[Start of section]
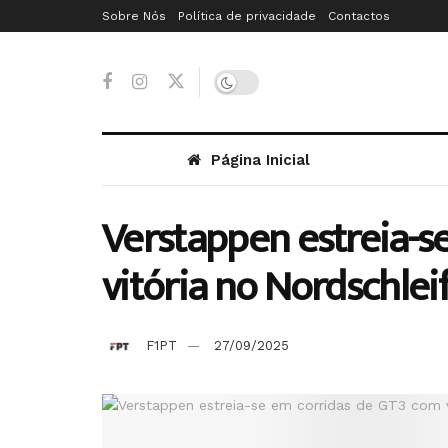
Sobre Nós
Política de privacidade
Contactos
Página Inicial
Verstappen estreia-s
vitória no Nordschlei
F1PT
27/09/2025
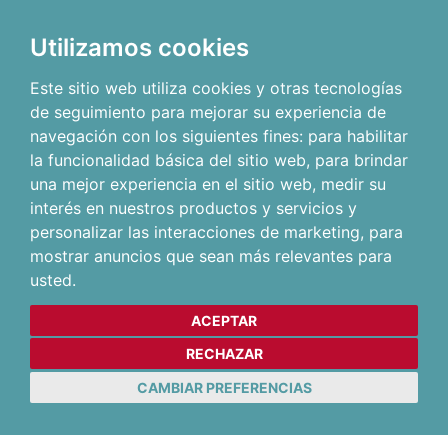
Utilizamos cookies
Este sitio web utiliza cookies y otras tecnologías
de seguimiento para mejorar su experiencia de
navegación con los siguientes fines:
para habilitar
la funcionalidad básica del sitio web
,
para brindar
una mejor experiencia en el sitio web
,
medir su
interés en nuestros productos y servicios y
personalizar las interacciones de marketing
,
para
mostrar anuncios que sean más relevantes para
usted
.
ACEPTAR
RECHAZAR
CAMBIAR PREFERENCIAS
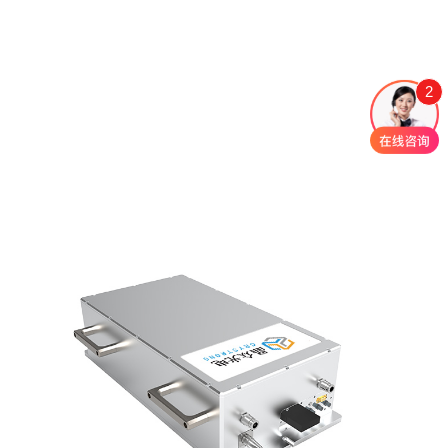
冲激光器
1064nm焦耳级 大能量窄脉
1064/532nm 双波长双通道
2
宽激光器
纳秒激光器
风冷一体化纳秒脉冲激光
266nm连续紫外激光器
器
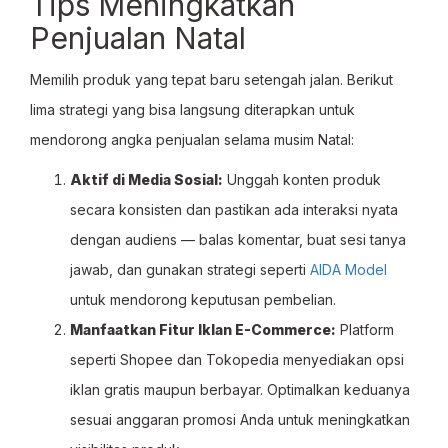
Tips Meningkatkan
Penjualan Natal
Memilih produk yang tepat baru setengah jalan. Berikut
lima strategi yang bisa langsung diterapkan untuk
mendorong angka penjualan selama musim Natal:
Aktif di Media Sosial:
Unggah konten produk
secara konsisten dan pastikan ada interaksi nyata
dengan audiens — balas komentar, buat sesi tanya
jawab, dan gunakan strategi seperti
AIDA Model
untuk mendorong keputusan pembelian.
Manfaatkan Fitur Iklan E-Commerce:
Platform
seperti Shopee dan Tokopedia menyediakan opsi
iklan gratis maupun berbayar. Optimalkan keduanya
sesuai anggaran promosi Anda untuk meningkatkan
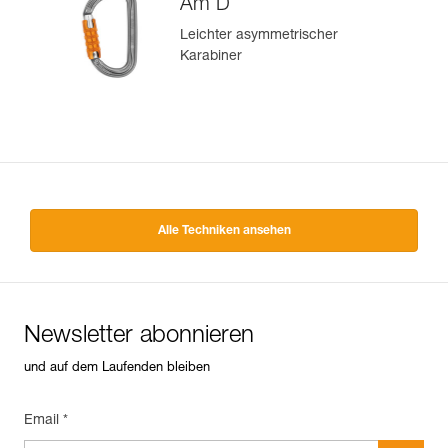
Am’D
Leichter asymmetrischer
Karabiner
Alle Techniken ansehen
Newsletter abonnieren
und auf dem Laufenden bleiben
Email *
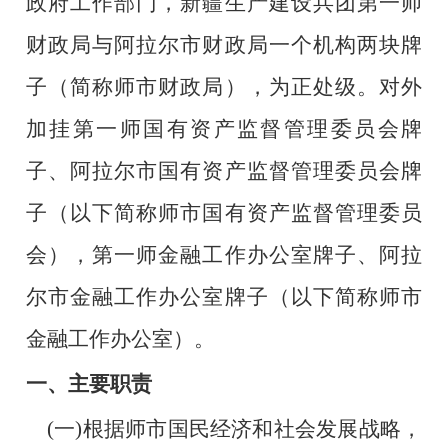
政府工作部门，新疆生产建设兵团第一师
财政局与阿拉尔市财政局一个机构两块牌
子（简称师市财政局），为正处级。对外
加挂第一师国有资产监督管理委员会牌
子、阿拉尔市国有资产监督管理委员会牌
子（以下简称师市国有资产监督管理委员
会），第一师金融工作办公室牌子、阿拉
尔市金融工作办公室牌子（以下简称师市
金融工作办公室）。
一、主要职责
(
一)根据师市国民经济和社会发展战略，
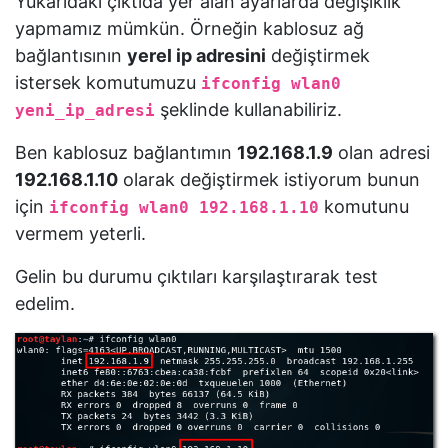
Yukarıdaki çıktıda yer alan ayarlarda değişiklik
yapmamız mümkün. Örneğin kablosuz ağ
bağlantısının
yerel ip adresini
değiştirmek
istersek komutumuzu
ifconfig wlan0
şeklinde kullanabiliriz.
yeni_ip_adresi
Ben kablosuz bağlantımın
192.168.1.9
olan adresi
192.168.1.10
olarak değiştirmek istiyorum bunun
için
komutunu
ifconfig wlan0 192.168.1.10
vermem yeterli.
Gelin bu durumu çıktıları karşılaştırarak test
edelim.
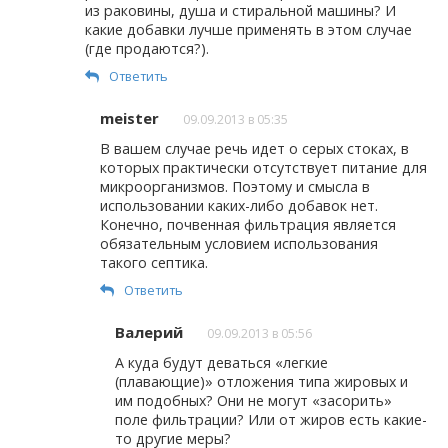
из раковины, душа и стиральной машины? И
какие добавки лучше применять в этом случае
(где продаются?).
Ответить
meister
09.09.2013 в 05:35
В вашем случае речь идет о серых стоках, в
которых практически отсутствует питание для
микроорганизмов. Поэтому и смысла в
использовании каких-либо добавок нет.
Конечно, почвенная фильтрация является
обязательным условием использования
такого септика.
Ответить
Валерий
09.09.2013 в 05:56
А куда будут деваться «легкие
(плавающие)» отложения типа жировых и
им подобных? Они не могут «засорить»
поле фильтрации? Или от жиров есть какие-
то другие меры?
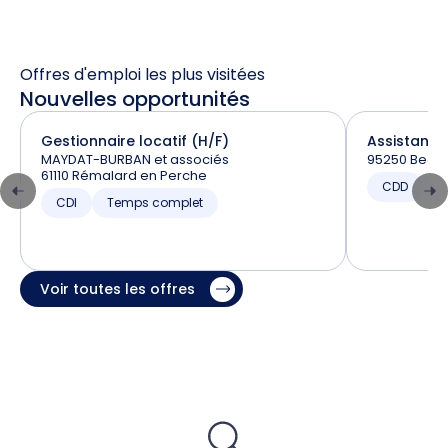
Offres d'emploi les plus visitées
Nouvelles opportunités
Gestionnaire locatif (H/F)
Assistant –
MAYDAT-BURBAN et associés
95250 Bea
61110 Rémalard en Perche
CDD
T
CDI
Temps complet
Voir toutes les offres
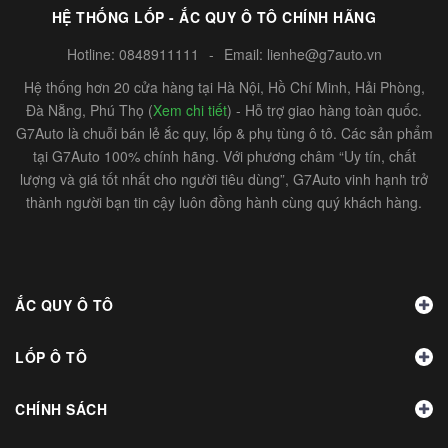
HỆ THỐNG LỐP - ẮC QUY Ô TÔ CHÍNH HÃNG
Hotline:
0848911111
-
Email:
lienhe@g7auto.vn
Hệ thống hơn 20 cửa hàng tại Hà Nội, Hồ Chí Minh, Hải Phòng,
Đà Nẵng, Phú Thọ (
Xem chi tiết
) - Hỗ trợ giao hàng toàn quốc.
G7Auto là chuỗi bán lẻ ắc quy, lốp & phụ tùng ô tô. Các sản phẩm
tại G7Auto 100% chính hãng. Với phương châm “Uy tín, chất
lượng và giá tốt nhất cho người tiêu dùng”, G7Auto vinh hạnh trở
thành người bạn tin cậy luôn đồng hành cùng quý khách hàng.
ẮC QUY Ô TÔ
LỐP Ô TÔ
CHÍNH SÁCH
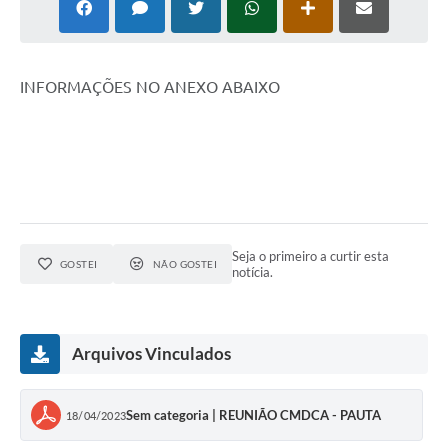
INFORMAÇÕES NO ANEXO ABAIXO
Seja o primeiro a curtir esta
GOSTEI
NÃO GOSTEI
notícia.
Arquivos Vinculados
Sem categoria | REUNIÃO CMDCA - PAUTA
18/04/2023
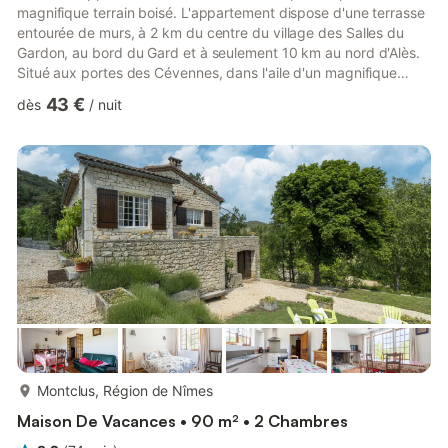
magnifique terrain boisé. L'appartement dispose d'une terrasse
entourée de murs, à 2 km du centre du village des Salles du
Gardon, au bord du Gard et à seulement 10 km au nord d'Alès.
Situé aux portes des Cévennes, dans l'aile d'un magnifique
château du 14ème siècle, l'appartement bénéficie d'un calme
43 €
dès
/
nuit
absolu. Il a été entièrement restauré et en plus de sa jolie
terrasse sans vue, vous profitez de la campagne verdoyante en
toute intimité. La piscine hors-sol est entourée d'une terrasse en
bois où vous pourrez profiter du soleil. Profit...
plus...
Montclus, Région de Nîmes
Maison De Vacances • 90 m² • 2 Chambres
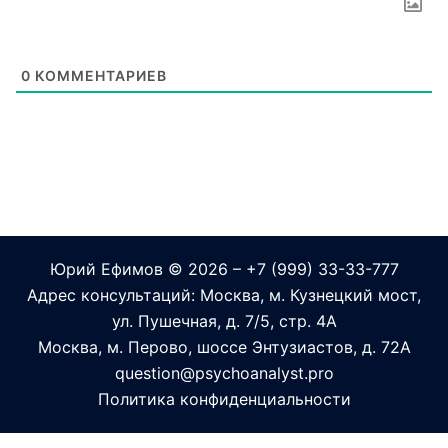
0
КОММЕНТАРИЕВ
Юрий Ефимов
© 2026 – +7 (999) 33-33-777
Адрес консультаций: Москва, м. Кузнецкий мост,
ул. Пушечная, д. 7/5, стр. 4А
Москва, м. Перово, шоссе Энтузиастов, д. 72А
question@psychoanalyst.pro
Политика конфиденциальности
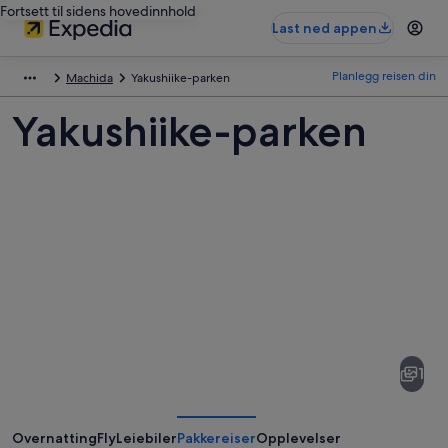
Fortsett til sidens hovedinnhold
Last ned appen
Planlegg reisen din
Machida
Yakushiike-parken
Yakushiike-parken
Bilder
av
Yakushiike-
1
parken
Overnatting
Fly
Leiebiler
Pakkereiser
Opplevelser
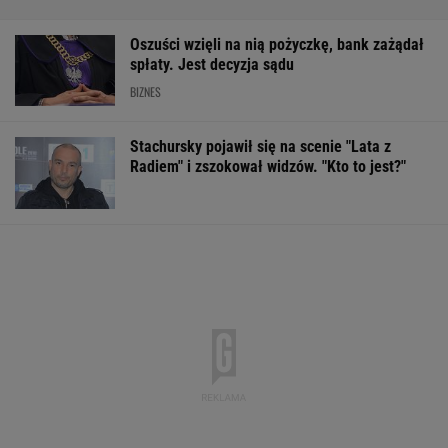
Oszuści wzięli na nią pożyczkę, bank zażądał
spłaty. Jest decyzja sądu
BIZNES
Stachursky pojawił się na scenie "Lata z
Radiem" i zszokował widzów. "Kto to jest?"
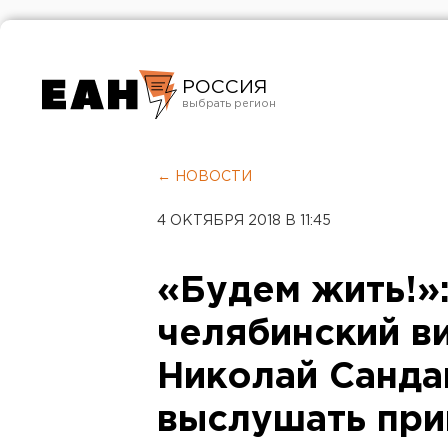
РОССИЯ
Екатеринбург
Челябинск
← НОВОСТИ
Курган
4 ОКТЯБРЯ 2018 В 11:45
Оренбург
«Будем жить!»
челябинский в
Николай Санда
выслушать при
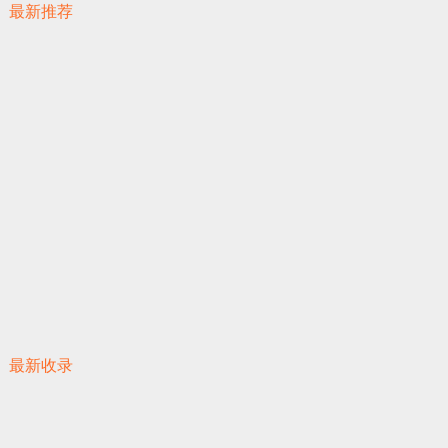
最新推荐
最新收录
[End of section]
▸ ABOUT THIS EXERCISE
Please retype all the text in the records above, line for line and unchanged, leaving the pictures out of your answer.

▸ FINISHED TASK
Sobre Nós
Política de privacidade
Contactos
Página Inicial
Verstappen estreia-s
vitória no Nordschlei
F1PT
27/09/2025
Utilizamos cookies
Este sitio web utiliza cookies y otras tecnologías
de seguimiento para mejorar su experiencia de
navegación con los siguientes fines:
para habilitar
la funcionalidad básica del sitio web
,
para brindar
una mejor experiencia en el sitio web
,
medir su
interés en nuestros productos y servicios y
personalizar las interacciones de marketing
,
para
mostrar anuncios que sean más relevantes para
usted
.
ACEPTAR
RECHAZAR
CAMBIAR PREFERENCIAS
冲激光器
1064nm焦耳级 大能量窄脉
1064/532nm 双波长双通道
2
宽激光器
纳秒激光器
风冷一体化纳秒脉冲激光
266nm连续紫外激光器
器
Tips Meningkatkan
Penjualan Natal
Memilih produk yang tepat baru setengah jalan. Berikut
lima strategi yang bisa langsung diterapkan untuk
mendorong angka penjualan selama musim Natal:
Aktif di Media Sosial:
Unggah konten produk
secara konsisten dan pastikan ada interaksi nyata
dengan audiens — balas komentar, buat sesi tanya
jawab, dan gunakan strategi seperti
AIDA Model
untuk mendorong keputusan pembelian.
Manfaatkan Fitur Iklan E-Commerce:
Platform
seperti Shopee dan Tokopedia menyediakan opsi
iklan gratis maupun berbayar. Optimalkan keduanya
sesuai anggaran promosi Anda untuk meningkatkan
Am’D
Leichter asymmetrischer
Karabiner
Alle Techniken ansehen
Newsletter abonnieren
und auf dem Laufenden bleiben
Email *
政府工作部门，新疆生产建设兵团第一师
财政局与阿拉尔市财政局一个机构两块牌
子（简称师市财政局），为正处级。对外
加挂第一师国有资产监督管理委员会牌
子、阿拉尔市国有资产监督管理委员会牌
子（以下简称师市国有资产监督管理委员
会），第一师金融工作办公室牌子、阿拉
尔市金融工作办公室牌子（以下简称师市
金融工作办公室）。
一、主要职责
(
一)根据师市国民经济和社会发展战略，
Yukarıdaki çıktıda yer alan ayarlarda değişiklik
yapmamız mümkün. Örneğin kablosuz ağ
bağlantısının
yerel ip adresini
değiştirmek
istersek komutumuzu
ifconfig wlan0
şeklinde kullanabiliriz.
yeni_ip_adresi
Ben kablosuz bağlantımın
192.168.1.9
olan adresi
192.168.1.10
olarak değiştirmek istiyorum bunun
için
komutunu
ifconfig wlan0 192.168.1.10
vermem yeterli.
Gelin bu durumu çıktıları karşılaştırarak test
edelim.
из раковины, душа и стиральной машины? И
какие добавки лучше применять в этом случае
(где продаются?).
Ответить
meister
09.09.2013 в 05:35
В вашем случае речь идет о серых стоках, в
которых практически отсутствует питание для
микроорганизмов. Поэтому и смысла в
использовании каких-либо добавок нет.
Конечно, почвенная фильтрация является
обязательным условием использования
такого септика.
Ответить
Валерий
09.09.2013 в 05:56
А куда будут деваться «легкие
(плавающие)» отложения типа жировых и
им подобных? Они не могут «засорить»
поле фильтрации? Или от жиров есть какие-
то другие меры?
Offres d'emploi les plus visitées
Nouvelles opportunités
Gestionnaire locatif (H/F)
Assistant –
MAYDAT-BURBAN et associés
95250 Bea
61110 Rémalard en Perche
CDD
T
CDI
Temps complet
Voir toutes les offres
HỆ THỐNG LỐP - ẮC QUY Ô TÔ CHÍNH HÃNG
Hotline:
0848911111
-
Email:
lienhe@g7auto.vn
Hệ thống hơn 20 cửa hàng tại Hà Nội, Hồ Chí Minh, Hải Phòng,
Đà Nẵng, Phú Thọ (
Xem chi tiết
) - Hỗ trợ giao hàng toàn quốc.
G7Auto là chuỗi bán lẻ ắc quy, lốp & phụ tùng ô tô. Các sản phẩm
tại G7Auto 100% chính hãng. Với phương châm “Uy tín, chất
lượng và giá tốt nhất cho người tiêu dùng”, G7Auto vinh hạnh trở
thành người bạn tin cậy luôn đồng hành cùng quý khách hàng.
ẮC QUY Ô TÔ
LỐP Ô TÔ
CHÍNH SÁCH
INFORMAÇÕES NO ANEXO ABAIXO
Seja o primeiro a curtir esta
GOSTEI
NÃO GOSTEI
notícia.
Arquivos Vinculados
Sem categoria | REUNIÃO CMDCA - PAUTA
18/04/2023
magnifique terrain boisé. L'appartement dispose d'une terrasse
entourée de murs, à 2 km du centre du village des Salles du
Gardon, au bord du Gard et à seulement 10 km au nord d'Alès.
Situé aux portes des Cévennes, dans l'aile d'un magnifique
château du 14ème siècle, l'appartement bénéficie d'un calme
43 €
dès
/
nuit
absolu. Il a été entièrement restauré et en plus de sa jolie
terrasse sans vue, vous profitez de la campagne verdoyante en
toute intimité. La piscine hors-sol est entourée d'une terrasse en
bois où vous pourrez profiter du soleil. Profit...
plus...
Montclus, Région de Nîmes
Maison De Vacances • 90 m² • 2 Chambres
0
КОММЕНТАРИЕВ
Юрий Ефимов
© 2026 – +7 (999) 33-33-777
Адрес консультаций: Москва, м. Кузнецкий мост,
ул. Пушечная, д. 7/5, стр. 4А
Москва, м. Перово, шоссе Энтузиастов, д. 72А
question@psychoanalyst.pro
Политика конфиденциальности
Fortsett til sidens hovedinnhold
Last ned appen
Planlegg reisen din
Machida
Yakushiike-parken
Yakushiike-parken
Bilder
av
Yakushiike-
1
parken
Overnatting
Fly
Leiebiler
Pakkereiser
Opplevelser
Oszuści wzięli na nią pożyczkę, bank zażądał
spłaty. Jest decyzja sądu
BIZNES
Stachursky pojawił się na scenie "Lata z
Radiem" i zszokował widzów. "Kto to jest?"
РОССИЯ
Екатеринбург
Челябинск
← НОВОСТИ
Курган
4 ОКТЯБРЯ 2018 В 11:45
Оренбург
«Будем жить!»
челябинский в
Николай Санда
выслушать при
最新推荐
最新收录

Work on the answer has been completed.